◆ EXERCISE OBJECTIVE ◆
Copy the lines below word for word, leaving out the pictures.

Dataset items

-------------------------

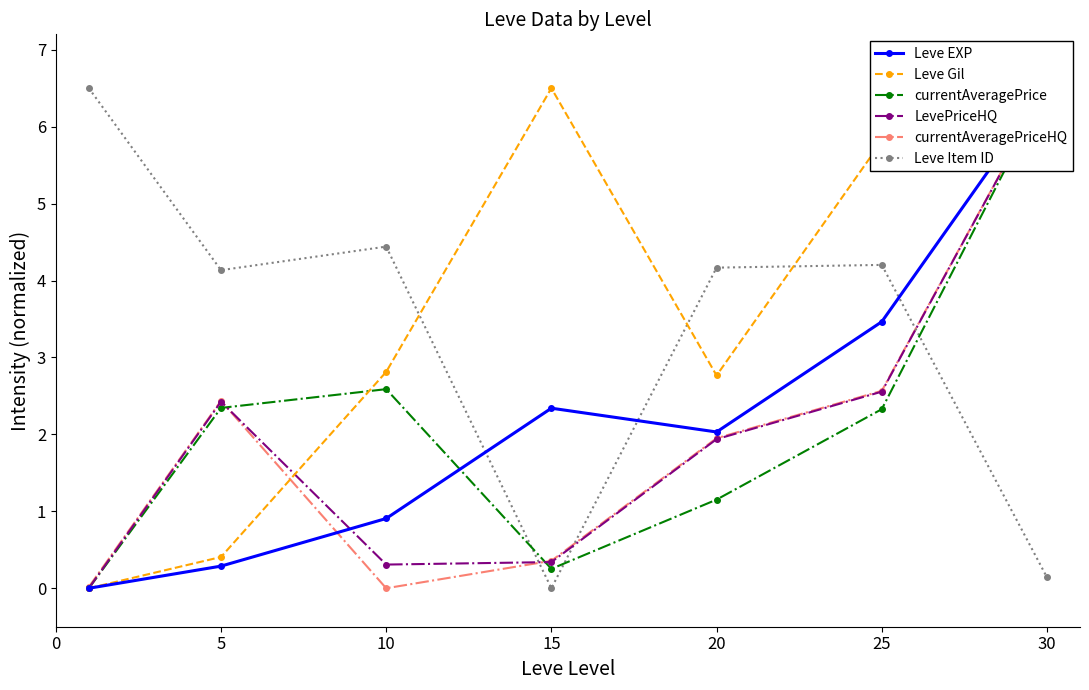

How many lines are shown in the chart?

6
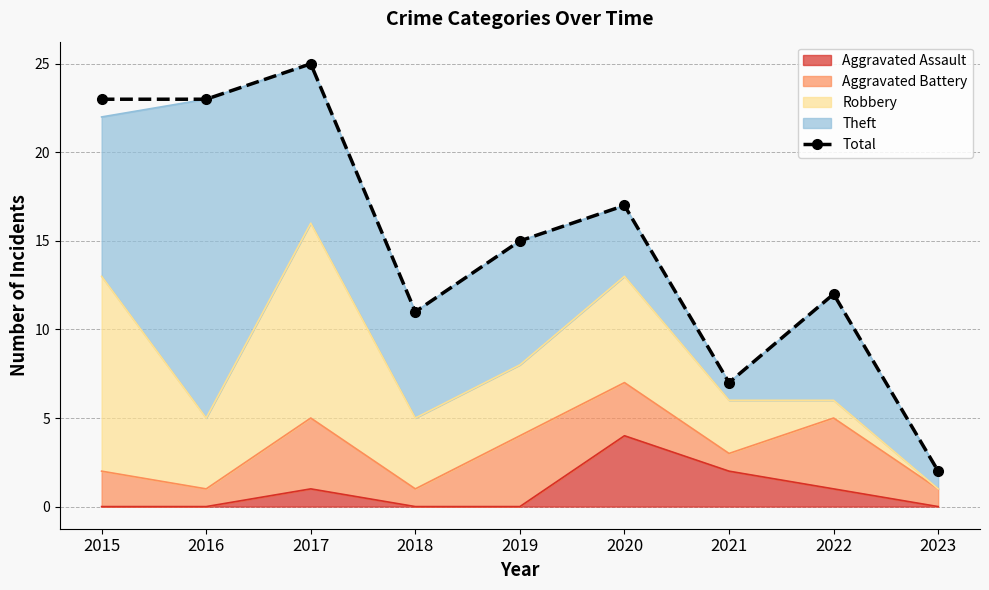

Which category has the highest value across all series?

2017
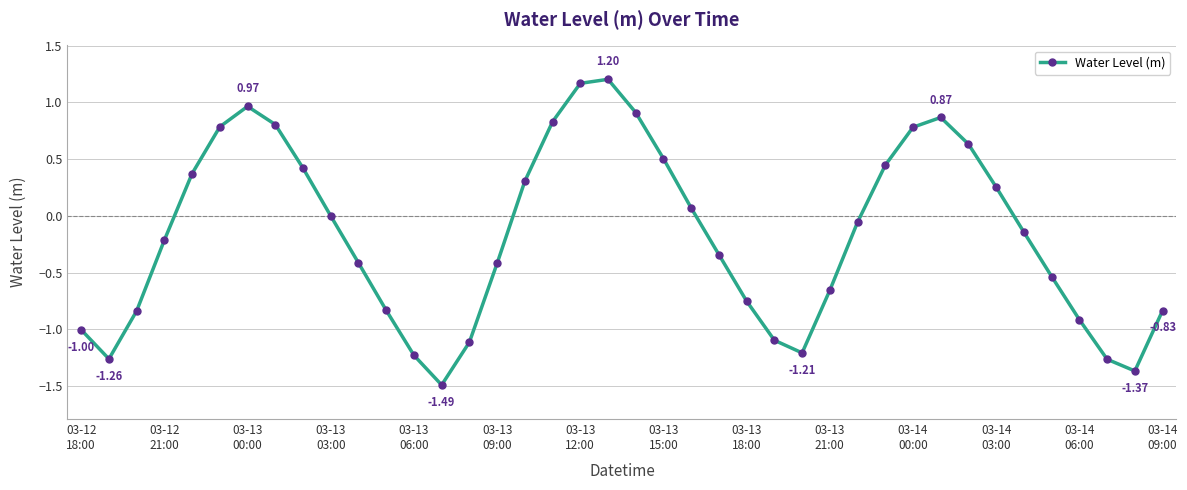

How many points are higher than both their immediate neighbors (excluding endpoints)?

3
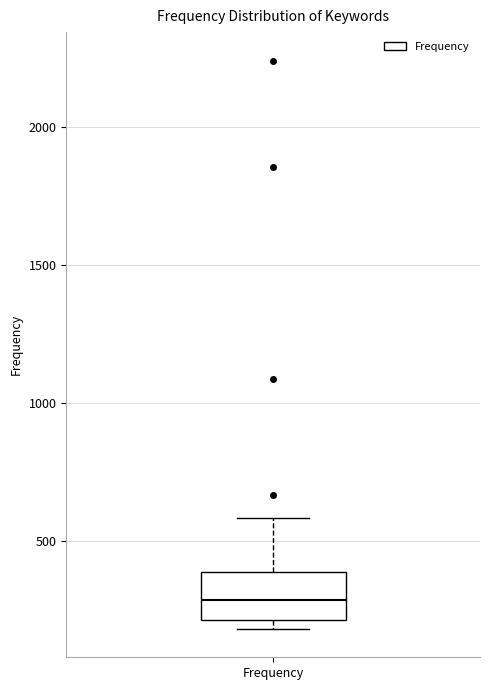

Where does the upper whisker of the box for Frequency end on the y-axis? The values are not printed on the chart, so give them approximately, as read against the axis.

600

-------------------------

◆ REPLY ◆
How many lines are shown in the chart?

6

Which category has the highest value across all series?

2017

How many points are higher than both their immediate neighbors (excluding endpoints)?

3

Where does the upper whisker of the box for Frequency end on the y-axis? The values are not printed on the chart, so give them approximately, as read against the axis.

600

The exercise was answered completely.